Plutôt que de plaindre indument une jeunesse qui ne souffre pas plus que chacun d’entre‑nous, il faut lui expliquer la vérité de la situation, le rôle qui est le sien et la responsabiliser. Il ne s’agit pas seulement pour elle de se tenir à distance des vieux, elle doit aussi accepter de suspendre certaines formes de fêtes et comprendre que la vie n’est jamais faite que de plaisirs, il y a aussi des contraintes incontournables. Monsieur Macron devrait rappeler
les chiffres de Santé Publique France qui indiquait le 26 octobre que 32% des CLUSTER se situaient en milieux scolaire et universitaires, et ce chiffre ne prend pas en compte, par essence en raison de la définition d’un CLUSTER, ce qui se passe dans les bars, les restaurants et les salles de spectacle ni les rassemblements informels ; il serait de bon aloi que le président de la République cite aussi le très médiatique docteur Martin Blachier qui indiquait le 18 août dernier sur Europe 1 : « J’ai toujours cru à la clarté des consignes. (…) Aujourd’hui, le virus circule parmi les jeunes, donc toutes les fêtes de famille dans des lieux clos, il faut les annuler. » « Il y a plein de jeunes qui portent le virus aujourd’hui (…), donc si vous avez deux grands-mères et une tante qui sont contaminées, vous risquez de les envoyer en réanimation. Ne faites pas ça », et il appelait à « privilégier tout ce qui se fait à l’extérieur ». Attention, là les tenanciers de bars de nuit vont sauter sur la fin de la phrase et réclamer une extension des terrasses, chauffées en hiver, en oubliant que leurs clients ne respectent pas les consignes sanitaires : distanciation physique, masque, usage de gel hydroalcoolique.
Certes la vie n’est pas facile pour les jeunes, l’est-elle pour tous les vieux ? Cessons les discours adulateurs et flatteurs, qui deviennent démagogiques dans la bouche d’un président de la République, comme ceux d’A. Megier qui écrit dans La Croix : « Or le contexte est déjà compliqué pour les eux [les jeunes] : il n’a jamais été aussi difficile de se projeter dans l’avenir car il n’a jamais été si incertain. Entre la crise écologique, la précarisation du couple, etc. tout semble fragile. » L’éminent sociologue pense-t-il qu’au début du 20è siècle, qu’entre 1939 et 1945, les choses étaient plus faciles pour les jeunes, pense‑t‑il que les jeunes du « choc pétrolier » et l’émergence d’un chômage dans les années 1975-1970 n’ont pas eu d’angoisses ? Quant à la précarisation du couple, il ne tient qu’à chaque couple de rendre le sien pérenne.
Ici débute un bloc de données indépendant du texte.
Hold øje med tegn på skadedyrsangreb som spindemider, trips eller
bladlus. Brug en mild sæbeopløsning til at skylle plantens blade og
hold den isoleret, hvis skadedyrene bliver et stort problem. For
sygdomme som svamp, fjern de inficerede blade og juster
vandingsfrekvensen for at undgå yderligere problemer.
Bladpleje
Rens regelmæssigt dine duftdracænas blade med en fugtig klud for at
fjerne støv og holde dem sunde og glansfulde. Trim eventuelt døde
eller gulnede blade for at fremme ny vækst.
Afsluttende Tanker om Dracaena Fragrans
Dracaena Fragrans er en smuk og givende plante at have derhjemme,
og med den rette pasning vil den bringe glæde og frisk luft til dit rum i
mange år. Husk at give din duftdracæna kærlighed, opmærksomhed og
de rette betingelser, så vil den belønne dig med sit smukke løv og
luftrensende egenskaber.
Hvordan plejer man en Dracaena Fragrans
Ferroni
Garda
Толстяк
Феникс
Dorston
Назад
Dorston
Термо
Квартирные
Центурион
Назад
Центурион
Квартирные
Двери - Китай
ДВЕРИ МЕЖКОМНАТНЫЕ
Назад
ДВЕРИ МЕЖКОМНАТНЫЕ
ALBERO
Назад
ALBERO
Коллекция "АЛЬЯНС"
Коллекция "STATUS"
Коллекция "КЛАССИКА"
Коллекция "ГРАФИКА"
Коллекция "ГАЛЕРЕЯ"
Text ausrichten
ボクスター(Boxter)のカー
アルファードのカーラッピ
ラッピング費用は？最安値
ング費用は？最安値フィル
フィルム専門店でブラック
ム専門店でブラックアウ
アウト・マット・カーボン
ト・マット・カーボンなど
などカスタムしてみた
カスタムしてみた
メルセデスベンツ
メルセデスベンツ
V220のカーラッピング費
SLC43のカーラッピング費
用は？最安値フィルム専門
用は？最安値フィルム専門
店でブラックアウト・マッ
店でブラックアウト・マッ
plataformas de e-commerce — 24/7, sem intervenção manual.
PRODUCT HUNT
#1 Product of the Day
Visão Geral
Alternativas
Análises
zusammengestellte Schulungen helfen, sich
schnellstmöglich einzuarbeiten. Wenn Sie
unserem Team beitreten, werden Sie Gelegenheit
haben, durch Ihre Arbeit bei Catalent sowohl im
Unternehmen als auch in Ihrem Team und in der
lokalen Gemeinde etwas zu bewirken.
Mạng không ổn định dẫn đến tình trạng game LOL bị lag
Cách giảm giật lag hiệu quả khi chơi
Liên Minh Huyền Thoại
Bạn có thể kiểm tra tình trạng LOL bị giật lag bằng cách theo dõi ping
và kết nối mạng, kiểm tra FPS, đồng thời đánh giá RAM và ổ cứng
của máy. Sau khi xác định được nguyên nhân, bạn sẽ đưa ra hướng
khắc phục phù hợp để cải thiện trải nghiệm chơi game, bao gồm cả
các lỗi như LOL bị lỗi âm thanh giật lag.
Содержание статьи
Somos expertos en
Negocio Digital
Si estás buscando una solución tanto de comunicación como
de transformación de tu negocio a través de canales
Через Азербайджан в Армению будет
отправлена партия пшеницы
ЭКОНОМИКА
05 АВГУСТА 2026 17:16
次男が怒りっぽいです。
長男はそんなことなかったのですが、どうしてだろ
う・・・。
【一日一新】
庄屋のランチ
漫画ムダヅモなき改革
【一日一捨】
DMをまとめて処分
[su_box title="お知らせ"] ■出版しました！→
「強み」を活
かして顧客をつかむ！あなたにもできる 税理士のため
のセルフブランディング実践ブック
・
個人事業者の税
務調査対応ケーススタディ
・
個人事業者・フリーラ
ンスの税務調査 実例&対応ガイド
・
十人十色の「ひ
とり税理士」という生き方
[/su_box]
Faisons l’éloge de la « fraternité » qui permet de reconnaître l’Autre comme membre de sa famille et donc de partager la vie. Un appel à la fraternité devrait avoir un certain écho à un moment où le président de la République et d’autres mettent tellement en avant les valeurs de la République : Liberté, Égalité, Fraternité. Des valeurs qui perdent leur sens si on oppose les uns aux autres, si on oppose les jeunes et les actifs aux « vieux » et si on ne demande pas aux jeunes de les mettre en action. C’est par l’action que l’Homme est Homme.